## PROMPT
Pick out each line below containing "tissue".

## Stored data
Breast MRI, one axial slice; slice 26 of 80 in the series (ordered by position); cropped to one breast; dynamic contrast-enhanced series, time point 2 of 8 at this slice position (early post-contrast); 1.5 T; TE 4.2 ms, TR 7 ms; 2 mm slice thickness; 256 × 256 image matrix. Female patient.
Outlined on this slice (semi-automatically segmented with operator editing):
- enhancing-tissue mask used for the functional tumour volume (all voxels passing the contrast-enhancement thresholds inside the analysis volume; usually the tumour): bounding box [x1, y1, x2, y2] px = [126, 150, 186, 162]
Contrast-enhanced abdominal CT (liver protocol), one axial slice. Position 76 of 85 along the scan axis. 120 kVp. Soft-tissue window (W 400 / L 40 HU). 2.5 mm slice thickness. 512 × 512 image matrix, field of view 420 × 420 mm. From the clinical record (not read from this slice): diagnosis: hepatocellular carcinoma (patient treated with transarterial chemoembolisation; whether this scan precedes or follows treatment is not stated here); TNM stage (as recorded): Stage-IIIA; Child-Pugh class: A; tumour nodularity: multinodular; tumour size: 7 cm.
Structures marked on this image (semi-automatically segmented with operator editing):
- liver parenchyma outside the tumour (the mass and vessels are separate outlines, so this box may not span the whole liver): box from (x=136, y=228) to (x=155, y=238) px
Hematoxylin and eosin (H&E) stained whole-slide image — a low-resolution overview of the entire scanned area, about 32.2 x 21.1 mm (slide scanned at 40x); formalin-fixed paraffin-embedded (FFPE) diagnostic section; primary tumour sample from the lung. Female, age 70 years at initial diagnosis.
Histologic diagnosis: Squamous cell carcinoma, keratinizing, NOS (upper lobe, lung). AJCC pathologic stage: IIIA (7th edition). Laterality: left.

## TASK ANSWER
- enhancing-tissue mask used for the functional tumour volume (all voxels passing the contrast-enhancement thresholds inside the analysis volume; usually the tumour): bounding box [x1, y1, x2, y2] px = [126, 150, 186, 162]
Contrast-enhanced abdominal CT (liver protocol), one axial slice. Position 76 of 85 along the scan axis. 120 kVp. Soft-tissue window (W 400 / L 40 HU). 2.5 mm slice thickness. 512 × 512 image matrix, field of view 420 × 420 mm. From the clinical record (not read from this slice): diagnosis: hepatocellular carcinoma (patient treated with transarterial chemoembolisation; whether this scan precedes or follows treatment is not stated here); TNM stage (as recorded): Stage-IIIA; Child-Pugh class: A; tumour nodularity: multinodular; tumour size: 7 cm.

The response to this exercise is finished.